Rob Gianfranceschi, spokesman at the U.S. Mission to the EU in Brussels, said it was too early to comment on a decision that had not yet been formalized. But he made clear that the United States remained frustrated with EU policies on genetically modified crops.
'The United States has consistently stated that the EU continues to lack a predictable, workable process for approving these products in a way that reflects scientific rather than political factors,' Gianfranceschi said.
Last year, in a victory for the United States, Canada and Argentina, the World Trade Organization ruled that the EU was wrongly delaying approvals of genetically modified products and that some countries, like Austria and Hungary, were wrongly banning the import and cultivation of crops.
Moll said the industry still was waiting to see whether the United States and Canada decide to retaliate against the EU for its policies on genetically modified crops.
Only one genetically modified crop is currently grown in Europe, a form of corn produced by Monsanto and nine other companies. Spain began growing that crop 10 years ago, followed by France, the Czech Republic, Poland, Slovakia, Romania, Portugal and Germany. But in a major blow to the biotechnology industry in France, President Nicolas Sarkozy last month vowed to suspend the cultivation of genetically modified crops.
Austria, Hungary and Poland also have banned the Monsanto corn, according to Greenpeace.
Moll of Europabio said the two genetically modified corn varieties Dimas proposed to ban are engineered to produce a toxin, commonly called Bt, that is poisonous to certain insect pests that lodge inside cobs and stalks and eat the plant from the inside. Protecting plants from these insects is important, she said, because the damage leaves the plants open to attack by fungi that produce a different toxin, fumonisin, which can enter the food chain and make products like milk unusable.

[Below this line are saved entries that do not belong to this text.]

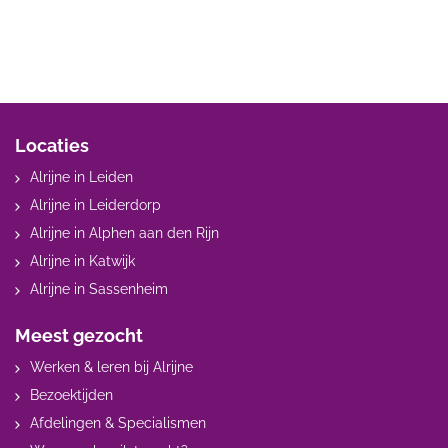
Locaties
Alrijne in Leiden
Alrijne in Leiderdorp
Alrijne in Alphen aan den Rijn
Alrijne in Katwijk
Alrijne in Sassenheim
Meest gezocht
Werken & leren bij Alrijne
Bezoektijden
Afdelingen & Specialismen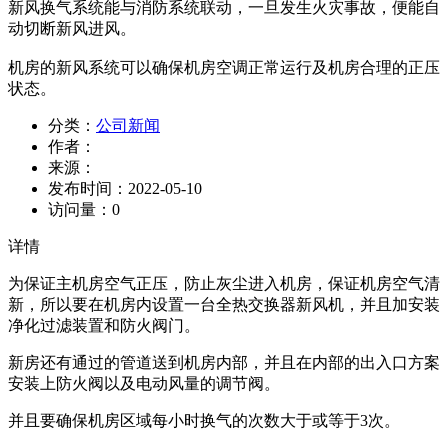
新风换气系统能与消防系统联动，一旦发生火灾事故，便能自
动切断新风进风。
机房的新风系统可以确保机房空调正常运行及机房合理的正压
状态。
分类：
公司新闻
作者：
来源：
发布时间：
2022-05-10
访问量：
0
详情
为保证主机房空气正压，防止灰尘进入机房，保证机房空气清
新，所以要在机房内设置一台全热交换器新风机，并且加安装
净化过滤装置和防火阀门。
新房还有通过的管道送到机房内部，并且在内部的出入口方案
安装上防火阀以及电动风量的调节阀。
并且要确保机房区域每小时换气的次数大于或等于3次。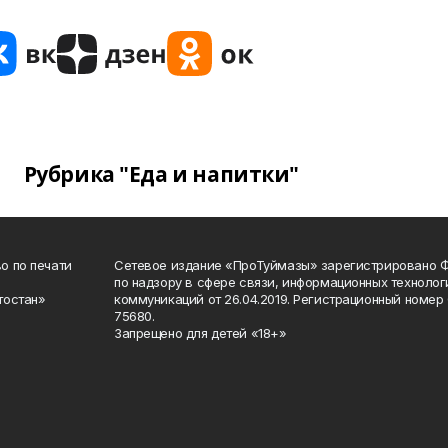
Рубрика "Еда и напитки"
о по печати
Сетевое издание «ПроТуймазы» зарегистрировано 
по надзору в сфере связи, информационных техноло
тостан»
коммуникаций от 26.04.2019. Регистрационный номе
75680.
Запрещено для детей «18+»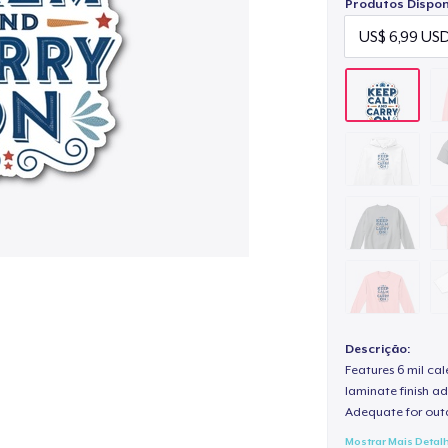
Produtos Disponí
Descrição:
Features 6 mil cal
laminate finish ad
Adequate for out
Mostrar Mais Detal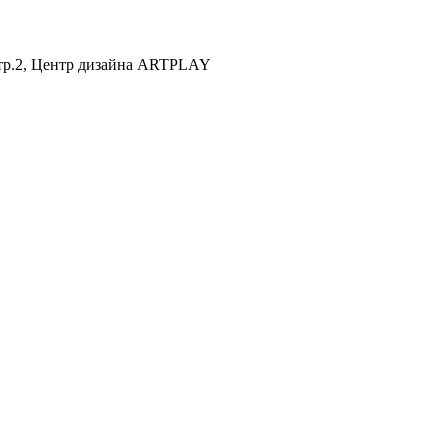
 стр.2, Центр дизайна ARTPLAY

'Farmers in Europe must see a benefit in Bt corn because it protects against attacks by one of the major maize pests in Europe,' said Moll, adding that there had been a 77 percent increase in cultivation over the past year. Even so, corn represents only 14 percent of European agriculture, with the genetically modified product representing just 1 percent of that amount.
Across the rest of the world, said Moll, more than 200 genetically modified crops are being grown in countries from the United States to the Philippines.